Son muchas las veces en las que, cuando se anuncia en la tele una nueva película, se nos muestran escenas con unos efectos especiales increíbles y casi terroríficos: explosiones, monstruos imaginarios, accidentes de coches y de aviones, disparos múltiples y saltos imposibles, sin olvidar el atisbo de alguna escena erótica. De ese modo el film busca un éxito de taquilla que suele conseguir, porque los productores nos han acostumbrado tanto a la superabundancia de este tipo de efectos, que los espectadores hemos llegado a creer que la estética del cine reside en ellos. Pero lo cierto es que, sin quitar valor a esos tecnicismos virtuales, lo importante no son ellos para que el cine siga siendo un arte, el séptimo según el dicho universalmente aceptado.

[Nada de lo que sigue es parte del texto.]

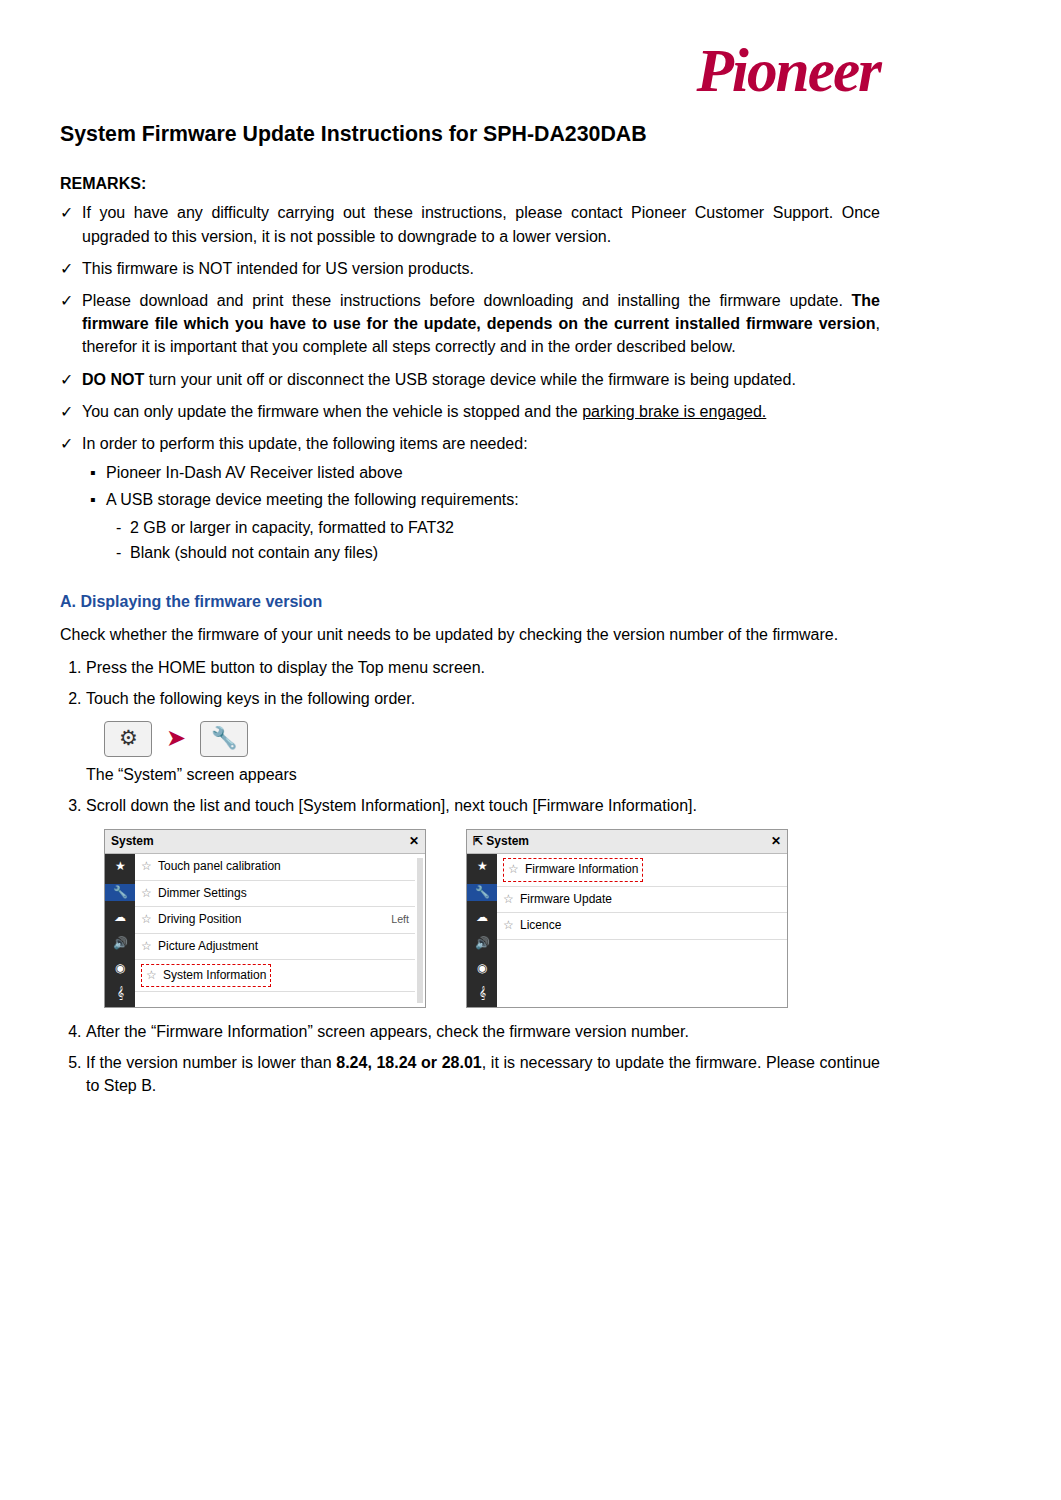Pioneer
System Firmware Update Instructions for SPH-DA230DAB
REMARKS:
If you have any difficulty carrying out these instructions, please contact Pioneer Customer Support. Once upgraded to this version, it is not possible to downgrade to a lower version.
This firmware is NOT intended for US version products.
Please download and print these instructions before downloading and installing the firmware update. The firmware file which you have to use for the update, depends on the current installed firmware version, therefor it is important that you complete all steps correctly and in the order described below.
DO NOT turn your unit off or disconnect the USB storage device while the firmware is being updated.
You can only update the firmware when the vehicle is stopped and the parking brake is engaged.
In order to perform this update, the following items are needed:
Pioneer In-Dash AV Receiver listed above
A USB storage device meeting the following requirements:
2 GB or larger in capacity, formatted to FAT32
Blank (should not contain any files)
A. Displaying the firmware version
Check whether the firmware of your unit needs to be updated by checking the version number of the firmware.
Press the HOME button to display the Top menu screen.
Touch the following keys in the following order.
⚙
➤
🔧
The “System” screen appears
Scroll down the list and touch [System Information], next touch [Firmware Information].
System✕
★
🔧
☁
🔊
◉
𝄞
☆Touch panel calibration
☆Dimmer Settings
☆Driving Position Left
☆Picture Adjustment
☆System Information
⇱ System✕
★
🔧
☁
🔊
◉
𝄞
☆Firmware Information
☆Firmware Update
☆Licence
After the “Firmware Information” screen appears, check the firmware version number.
If the version number is lower than 8.24, 18.24 or 28.01, it is necessary to update the firmware. Please continue to Step B.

Claro que luego vemos esas películas con escenas tan ampulosas, y enseguida se nos olvidan; son una más, pensamos, una como todas, una que nos ha impactado durante cinco minutos, pero que no nos ha dicho nada o casi nada durante hora y media; no nos dejan ninguna huella, ningún recuerdo que saborear, porque en el cine lo que tiene valor es el natural desarrollo de la vida de sus protagonistas, con sus problemas y sus triunfos, hecho con sutileza y agilidad, y matizado estéticamente; lo demás sobra.

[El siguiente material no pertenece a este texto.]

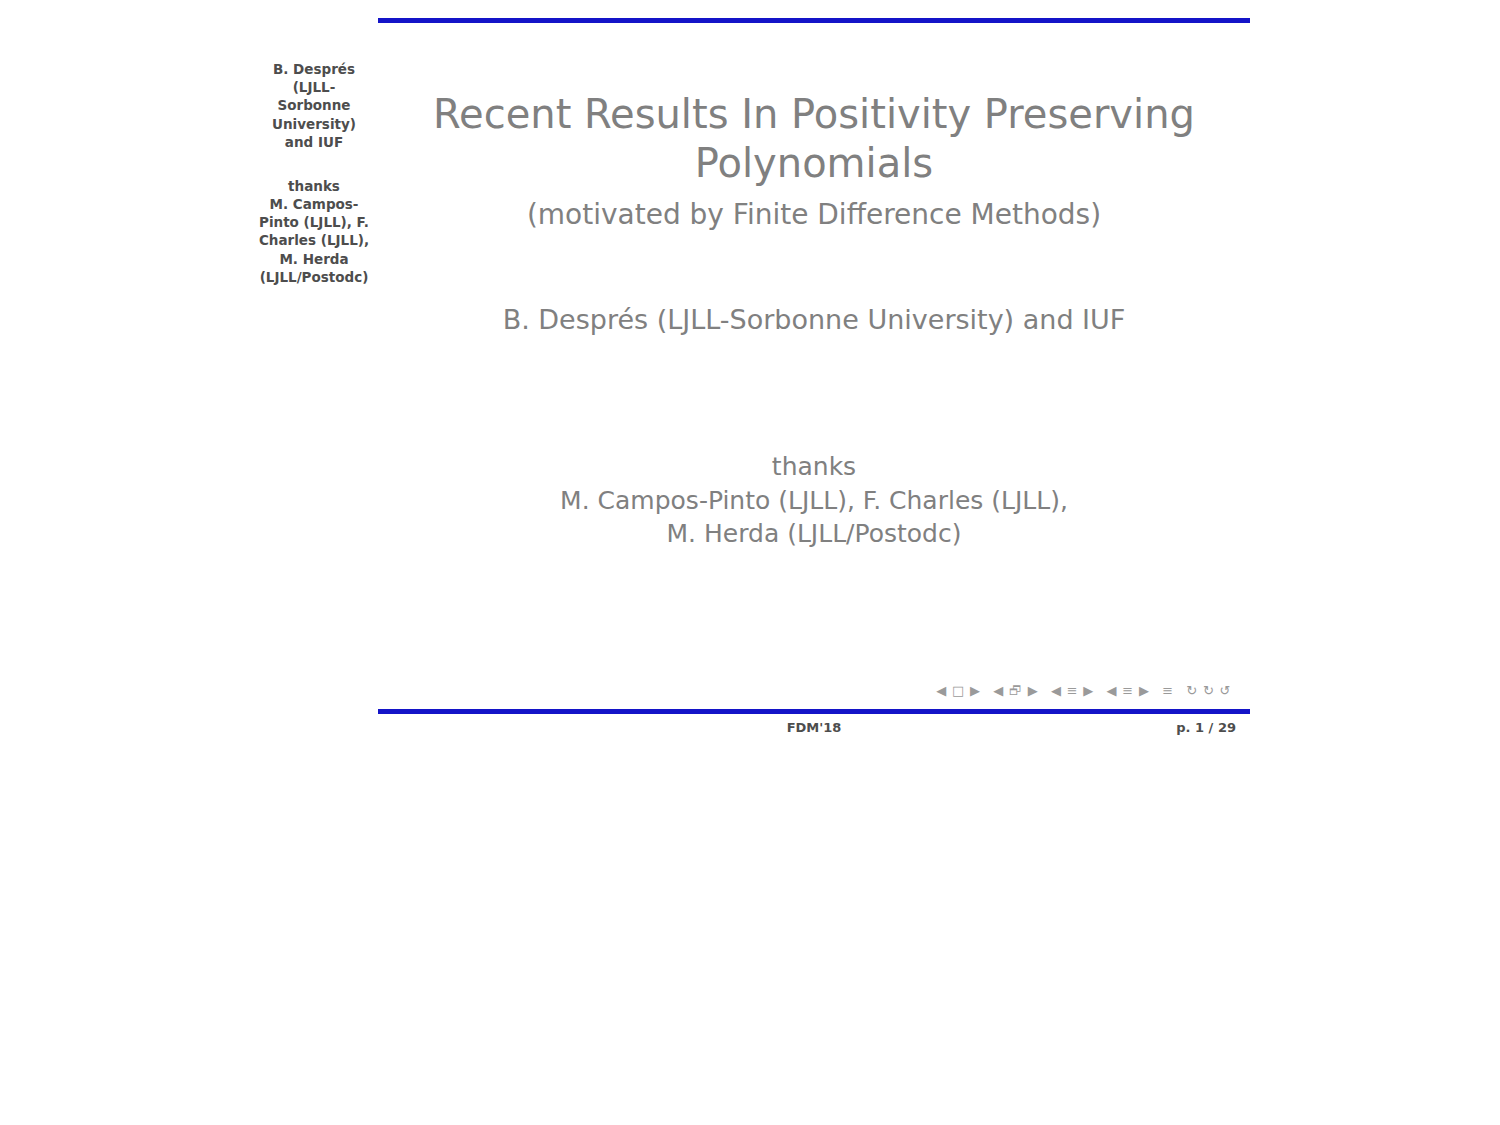B. Després (LJLL-Sorbonne University) and IUF
thanks
M. Campos-Pinto (LJLL), F. Charles (LJLL), M. Herda (LJLL/Postodc)
Recent Results In Positivity Preserving Polynomials
(motivated by Finite Difference Methods)
B. Després (LJLL-Sorbonne University) and IUF
thanks
M. Campos-Pinto (LJLL), F. Charles (LJLL),
M. Herda (LJLL/Postodc)
◀ □ ▶ ◀ 🗗 ▶ ◀ ≡ ▶ ◀ ≡ ▶ ≡ ↻ ↻ ↺
FDM'18
p. 1 / 29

«El espectáculo por el espectáculo, el atractivo basado
en lo morboso no es el camino del arte»
Por ello, el espectáculo por el espectáculo, el atractivo basado en lo morboso, no es el camino del arte. Si repasamos los cuadros, las esculturas, las novelas, poemas, sinfonías y películas que nos han emocionado, resulta que en ninguna de estas obras hay tal cúmulo de exageraciones, pero pese a ello las recordamos con agrado y no nos importaría volverlas a ver, cosa que no suele suceder con estos filmes tan explosivos.

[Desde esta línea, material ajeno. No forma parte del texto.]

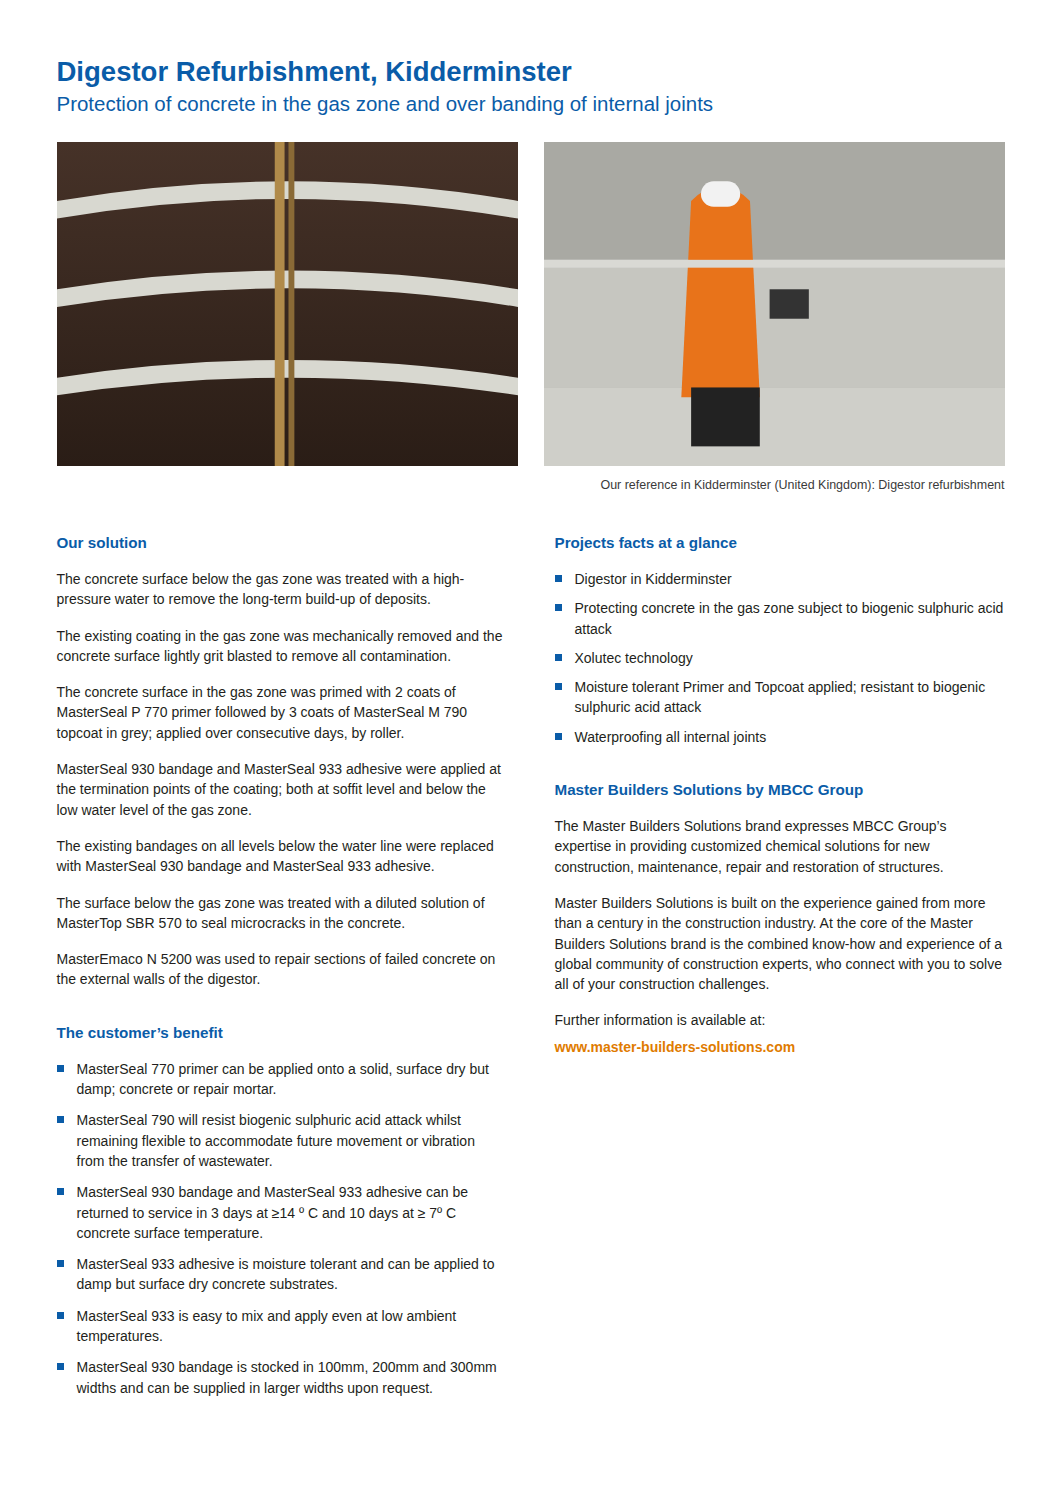Digestor Refurbishment, Kidderminster
Protection of concrete in the gas zone and over banding of internal joints
Our reference in Kidderminster (United Kingdom): Digestor refurbishment
Our solution
The concrete surface below the gas zone was treated with a high-pressure water to remove the long-term build-up of deposits.
The existing coating in the gas zone was mechanically removed and the concrete surface lightly grit blasted to remove all contamination.
The concrete surface in the gas zone was primed with 2 coats of MasterSeal P 770 primer followed by 3 coats of MasterSeal M 790 topcoat in grey; applied over consecutive days, by roller.
MasterSeal 930 bandage and MasterSeal 933 adhesive were applied at the termination points of the coating; both at soffit level and below the low water level of the gas zone.
The existing bandages on all levels below the water line were replaced with MasterSeal 930 bandage and MasterSeal 933 adhesive.
The surface below the gas zone was treated with a diluted solution of MasterTop SBR 570 to seal microcracks in the concrete.
MasterEmaco N 5200 was used to repair sections of failed concrete on the external walls of the digestor.
The customer’s benefit
MasterSeal 770 primer can be applied onto a solid, surface dry but damp; concrete or repair mortar.
MasterSeal 790 will resist biogenic sulphuric acid attack whilst remaining flexible to accommodate future movement or vibration from the transfer of wastewater.
MasterSeal 930 bandage and MasterSeal 933 adhesive can be returned to service in 3 days at ≥14 º C and 10 days at ≥ 7º C concrete surface temperature.
MasterSeal 933 adhesive is moisture tolerant and can be applied to damp but surface dry concrete substrates.
MasterSeal 933 is easy to mix and apply even at low ambient temperatures.
MasterSeal 930 bandage is stocked in 100mm, 200mm and 300mm widths and can be supplied in larger widths upon request.
Projects facts at a glance
Digestor in Kidderminster
Protecting concrete in the gas zone subject to biogenic sulphuric acid attack
Xolutec technology
Moisture tolerant Primer and Topcoat applied; resistant to biogenic sulphuric acid attack
Waterproofing all internal joints
Master Builders Solutions by MBCC Group
The Master Builders Solutions brand expresses MBCC Group’s expertise in providing customized chemical solutions for new construction, maintenance, repair and restoration of structures.
Master Builders Solutions is built on the experience gained from more than a century in the construction industry. At the core of the Master Builders Solutions brand is the combined know-how and experience of a global community of construction experts, who connect with you to solve all of your construction challenges.
Further information is available at:
www.master-builders-solutions.com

Y es que el arte surge de la sincera pasión del artista que conforma el medio en el que se expresa. Tras una película que nos emocionó nos invade una íntima sensación de total agrado que se decanta en un profundo sosiego, una paz interior, como si nos hubiésemos liberado de algo: hemos participado de alguna manera en la historia de los personajes, hemos estado virtualmente junto a ellos y nos hemos salvado o condenado con ellos; eso es la catarsis, la serenidad tras el drama, la redención tras las tensiones, por eso nos encanta el buen cine. Lo afirman los estudiosos del arte y también cada uno de nosotros, pues nos lo atestigua nuestra propia experiencia. Así que el morbo es un camino que enriquece a sus autores, pero que no nos agrada, ni nos salva ni nos libera, cosa que el arte consigue de modo eficaz.